Work order: Within the entries below, the lines from the one with "93 192 22.05" through the one with "337 189 15.93" are to be set down exactly, both ends kept.

Data shown:
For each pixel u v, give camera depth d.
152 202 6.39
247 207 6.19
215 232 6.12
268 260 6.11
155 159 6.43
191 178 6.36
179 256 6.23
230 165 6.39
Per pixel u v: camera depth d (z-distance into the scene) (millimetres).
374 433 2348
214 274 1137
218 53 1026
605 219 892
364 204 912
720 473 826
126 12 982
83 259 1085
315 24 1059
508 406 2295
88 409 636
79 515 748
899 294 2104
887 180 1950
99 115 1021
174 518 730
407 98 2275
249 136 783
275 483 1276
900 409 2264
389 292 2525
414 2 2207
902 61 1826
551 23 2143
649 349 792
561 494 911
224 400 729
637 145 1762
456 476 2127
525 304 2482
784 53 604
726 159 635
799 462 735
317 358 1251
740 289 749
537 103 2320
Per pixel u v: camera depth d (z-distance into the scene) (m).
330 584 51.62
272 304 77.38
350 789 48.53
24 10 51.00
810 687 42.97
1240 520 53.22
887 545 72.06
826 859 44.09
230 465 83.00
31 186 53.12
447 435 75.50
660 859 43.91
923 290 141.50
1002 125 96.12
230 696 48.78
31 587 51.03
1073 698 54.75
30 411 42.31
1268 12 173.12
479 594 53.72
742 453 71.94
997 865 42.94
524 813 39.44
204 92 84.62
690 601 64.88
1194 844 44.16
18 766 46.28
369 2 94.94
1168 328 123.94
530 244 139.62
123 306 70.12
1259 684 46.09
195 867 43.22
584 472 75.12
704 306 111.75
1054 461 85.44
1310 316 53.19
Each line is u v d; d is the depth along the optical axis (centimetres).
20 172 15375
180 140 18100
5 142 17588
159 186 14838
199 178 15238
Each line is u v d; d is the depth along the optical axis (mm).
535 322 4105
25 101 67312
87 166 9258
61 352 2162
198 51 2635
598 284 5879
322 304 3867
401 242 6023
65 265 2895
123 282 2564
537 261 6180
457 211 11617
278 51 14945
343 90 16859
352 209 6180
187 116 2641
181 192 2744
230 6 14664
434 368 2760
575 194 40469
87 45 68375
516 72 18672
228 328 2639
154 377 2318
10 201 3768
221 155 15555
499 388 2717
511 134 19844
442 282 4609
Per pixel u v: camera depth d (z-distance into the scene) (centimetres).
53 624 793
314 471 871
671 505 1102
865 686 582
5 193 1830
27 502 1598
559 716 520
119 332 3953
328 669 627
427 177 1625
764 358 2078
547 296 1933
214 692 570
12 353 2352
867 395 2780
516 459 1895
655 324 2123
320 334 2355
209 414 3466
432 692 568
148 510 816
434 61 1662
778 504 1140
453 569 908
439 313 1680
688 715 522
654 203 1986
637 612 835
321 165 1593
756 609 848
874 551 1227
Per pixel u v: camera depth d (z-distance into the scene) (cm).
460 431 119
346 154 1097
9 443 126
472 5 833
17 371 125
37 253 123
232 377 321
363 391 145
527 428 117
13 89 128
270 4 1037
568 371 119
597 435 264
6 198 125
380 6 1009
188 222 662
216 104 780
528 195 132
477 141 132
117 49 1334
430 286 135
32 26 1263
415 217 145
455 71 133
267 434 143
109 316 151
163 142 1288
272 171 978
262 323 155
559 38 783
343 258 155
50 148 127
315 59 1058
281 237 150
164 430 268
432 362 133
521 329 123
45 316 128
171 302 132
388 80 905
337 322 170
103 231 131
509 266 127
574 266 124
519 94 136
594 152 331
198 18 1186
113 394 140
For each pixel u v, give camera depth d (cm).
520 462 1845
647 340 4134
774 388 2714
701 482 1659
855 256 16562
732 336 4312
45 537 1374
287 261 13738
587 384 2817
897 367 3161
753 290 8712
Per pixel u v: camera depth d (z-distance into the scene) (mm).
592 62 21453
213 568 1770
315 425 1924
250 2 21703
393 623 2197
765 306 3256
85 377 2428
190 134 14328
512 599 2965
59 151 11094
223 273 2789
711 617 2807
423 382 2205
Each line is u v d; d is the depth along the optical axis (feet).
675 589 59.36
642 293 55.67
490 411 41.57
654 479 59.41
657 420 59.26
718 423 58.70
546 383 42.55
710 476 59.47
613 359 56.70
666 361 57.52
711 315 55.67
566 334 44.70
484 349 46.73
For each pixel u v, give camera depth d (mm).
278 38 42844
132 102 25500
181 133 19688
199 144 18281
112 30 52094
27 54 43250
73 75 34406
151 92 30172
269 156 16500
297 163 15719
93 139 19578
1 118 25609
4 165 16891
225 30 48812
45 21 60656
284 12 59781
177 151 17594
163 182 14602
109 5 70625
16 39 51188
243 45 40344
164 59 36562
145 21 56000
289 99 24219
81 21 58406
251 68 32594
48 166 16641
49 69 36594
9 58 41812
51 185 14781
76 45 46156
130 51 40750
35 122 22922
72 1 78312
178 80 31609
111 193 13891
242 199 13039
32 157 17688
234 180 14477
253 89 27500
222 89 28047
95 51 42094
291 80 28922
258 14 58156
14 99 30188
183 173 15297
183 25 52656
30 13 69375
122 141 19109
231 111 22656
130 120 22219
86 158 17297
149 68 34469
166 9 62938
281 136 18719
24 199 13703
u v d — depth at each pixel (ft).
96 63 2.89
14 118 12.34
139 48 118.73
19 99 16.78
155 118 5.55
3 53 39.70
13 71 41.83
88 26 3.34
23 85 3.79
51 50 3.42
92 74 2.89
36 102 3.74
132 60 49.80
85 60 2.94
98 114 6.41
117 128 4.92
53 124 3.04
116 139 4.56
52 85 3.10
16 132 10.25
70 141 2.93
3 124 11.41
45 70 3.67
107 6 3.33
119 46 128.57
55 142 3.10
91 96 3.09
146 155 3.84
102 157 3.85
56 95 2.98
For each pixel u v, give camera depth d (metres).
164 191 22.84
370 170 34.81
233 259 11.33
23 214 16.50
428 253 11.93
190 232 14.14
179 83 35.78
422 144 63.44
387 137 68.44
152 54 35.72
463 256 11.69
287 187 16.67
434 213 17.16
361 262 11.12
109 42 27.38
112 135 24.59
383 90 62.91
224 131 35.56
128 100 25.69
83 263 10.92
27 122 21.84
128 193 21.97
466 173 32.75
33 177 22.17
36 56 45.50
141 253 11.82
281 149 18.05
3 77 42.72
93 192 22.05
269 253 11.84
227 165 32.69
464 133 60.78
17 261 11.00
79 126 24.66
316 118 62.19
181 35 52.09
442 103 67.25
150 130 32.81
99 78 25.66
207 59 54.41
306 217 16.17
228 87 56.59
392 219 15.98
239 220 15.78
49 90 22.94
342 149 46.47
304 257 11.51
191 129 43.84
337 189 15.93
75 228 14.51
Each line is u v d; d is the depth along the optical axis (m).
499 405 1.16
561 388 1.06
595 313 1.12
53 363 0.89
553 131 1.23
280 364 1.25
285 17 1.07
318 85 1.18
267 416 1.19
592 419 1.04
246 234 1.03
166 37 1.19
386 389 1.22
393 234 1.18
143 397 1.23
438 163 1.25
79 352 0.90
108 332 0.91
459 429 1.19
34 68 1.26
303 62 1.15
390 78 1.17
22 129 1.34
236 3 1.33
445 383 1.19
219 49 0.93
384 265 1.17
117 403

Response to the task:
93 192 22.05
269 253 11.84
227 165 32.69
464 133 60.78
17 261 11.00
79 126 24.66
316 118 62.19
181 35 52.09
442 103 67.25
150 130 32.81
99 78 25.66
207 59 54.41
306 217 16.17
228 87 56.59
392 219 15.98
239 220 15.78
49 90 22.94
342 149 46.47
304 257 11.51
191 129 43.84
337 189 15.93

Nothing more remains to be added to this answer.